Pada kesempatan yang sama Edwin pun menggambarkan bagaimana helikopter bisa memangkas banyak waktu dalam perjalanan. Dalam slide presentasinya, ia memperlihatkan screenshot Google Maps dari ponselnya yang sudah diatur untuk menghitung estimasi waktu tempuh dari kantor CSE Aviation yang beralamat di Jalan Radio Dalam Raya ke Bandara Soekarno-Hatta.

Google Maps lantas menangkap jalur yang mesti ditempuh, yakni 46 menit dengan jarak 31 km melalui tol lingkar dalam. Itu pun kondisi jalanan dalam tangkapan Google Maps berwarna biru atau amat lancar pada pukul 12.20 WIB. Namun apabila menggunakan helikopter, waktu tempuh yang perlu dilalui lebih cepat 40 menit. Itu karena helikopter tak melalui kemacetan dan bisa memangkas jarak yang semula 31 km menjadi hanya 21 km (ditarik garis lurus).

Penggunaan helikopter sebagai alat transportasi di Jakarta dan sekitarnya memang bukan hal baru. Menurut Menteri Perhubungan Budi Karya Sumadi saja, setidaknya di Indonesia sudah terdapat 29 perusahaan penyewa helikopter yang beroperasi. “Di mana saat ini beroperasi di udara Jakarta dan sekitarnya 12, dan yang khusus mengoperasikan di kawasan Jakarta itu hanya 1,” ujarnya pada kesempatan yang sama.

Namun, penggunaan helikopter ini memang baru bisa diakses oleh kalangan menengah atas karena memang tarif untuk sekali sewa helikopter yang cukup mahal. Sebagai gambaran, salah satu perusahaan penyedia Helicity (Helicopter City Transport), PT Whitesky Aviation mematok tarif sekitar Rp 7 juta untuk sekali jalan untuk rute Jakarta sebagaimana dikutip dari Kompas.

Tetapi, kendati demikian peminat alat transportasi yang mirip capung ini di Jakarta dan sekitarnya cukup banyak. Menurut Bisnis.com, sejak diluncurkan pada Desember 2017 sampai dengan Juni 2018, layanan Helicity telah melayani 200 penerbangan atau rata-rata 40 penerbangan per bulan.

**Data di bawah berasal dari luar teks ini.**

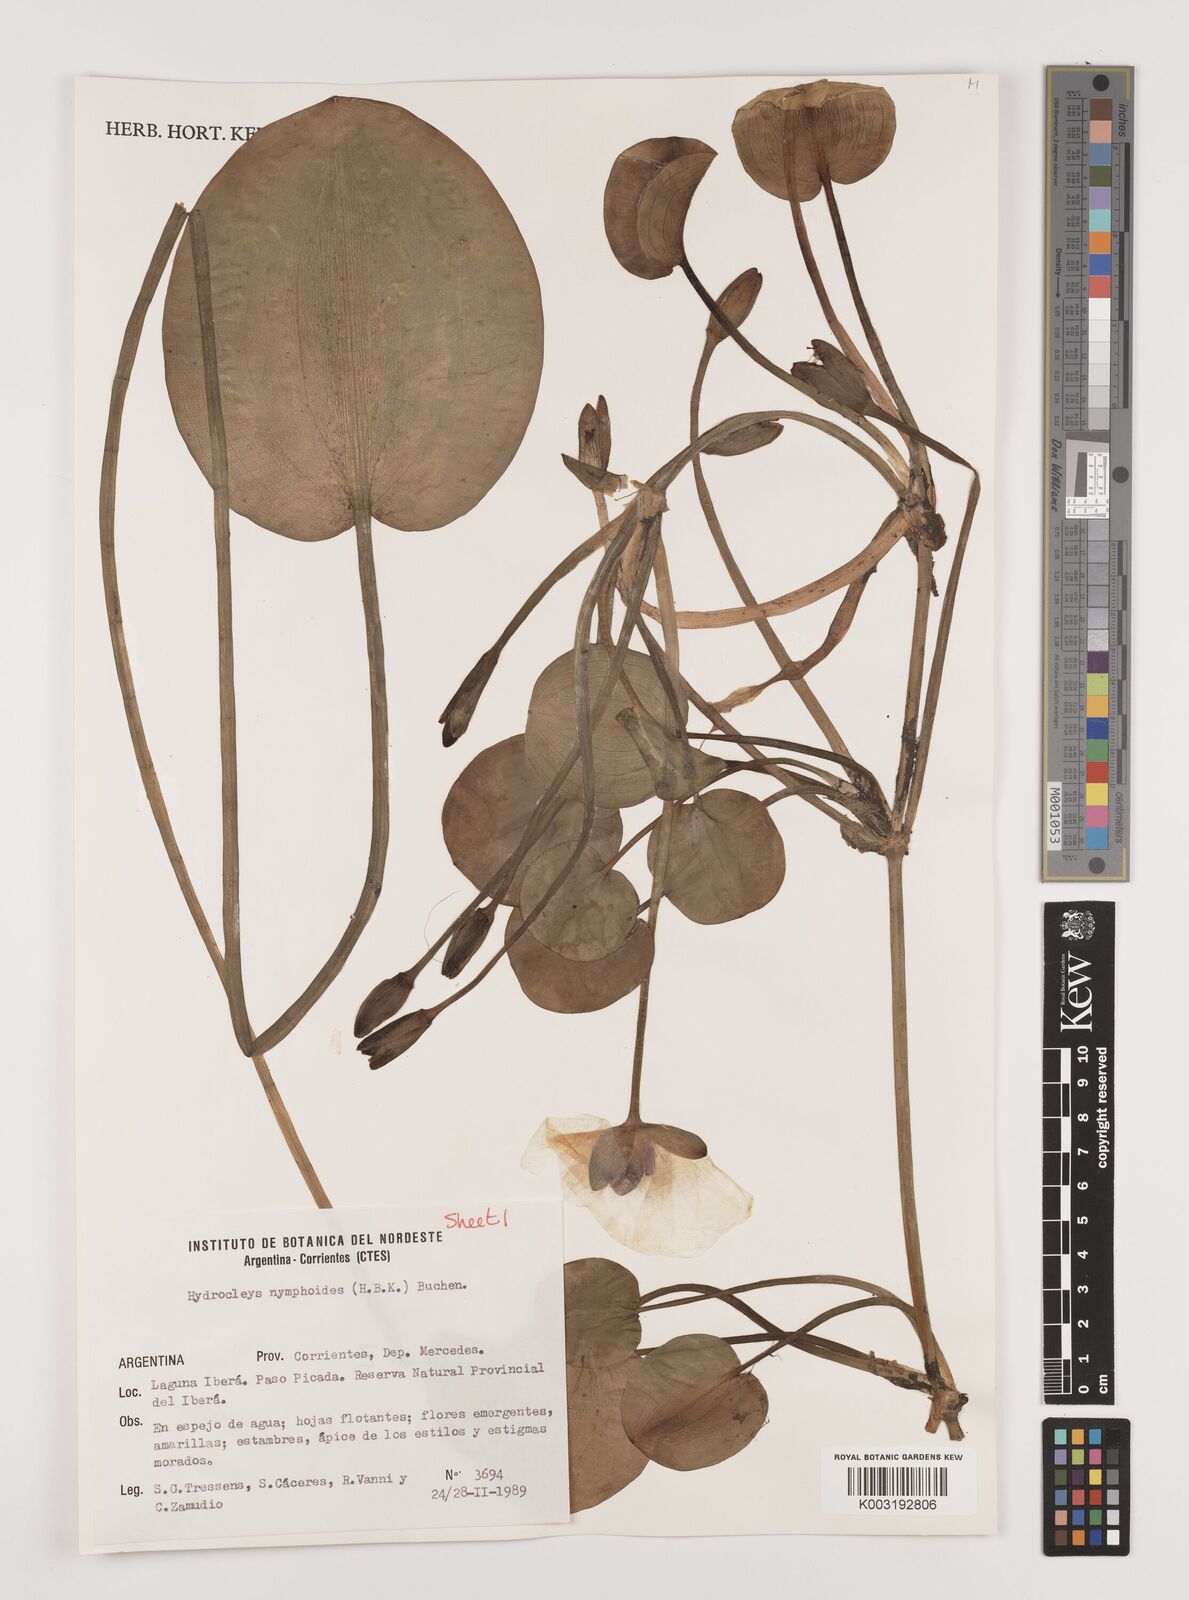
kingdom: Plantae
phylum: Tracheophyta
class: Liliopsida
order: Alismatales
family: Alismataceae
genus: Hydrocleys
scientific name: Hydrocleys nymphoides
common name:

Selain Whitesky Aviation, perusahaan penyedia helikopter yang berbeda, PT Jaya Trishindo Tbk. juga merasakan pertumbuhan bisnis penyewaan helikopter. Menurut Direktur Utama Jaya Trishindo Edwin Widjaja, konsumen perusahaannya paling banyak berasal dari perusahaan pertambangan dan perkebunan. Presentasinya sebesar 90%, sedangkan sisanya adalah konsumen per orang.

“Sebenarnya kalau perorangan banyak juga. Jadi banyak orang-orang biasa yang hanya mau coba, perlu kejar waktu dari tengah kota ke Cikarang, Jababeka, banyak juga ke pabrik-pabrik. Ada juga karena kunjungan principal dari luar negeri mereka jemput pakai helikopter,” ungkap Edwin seperti dikutip dari Detik.com.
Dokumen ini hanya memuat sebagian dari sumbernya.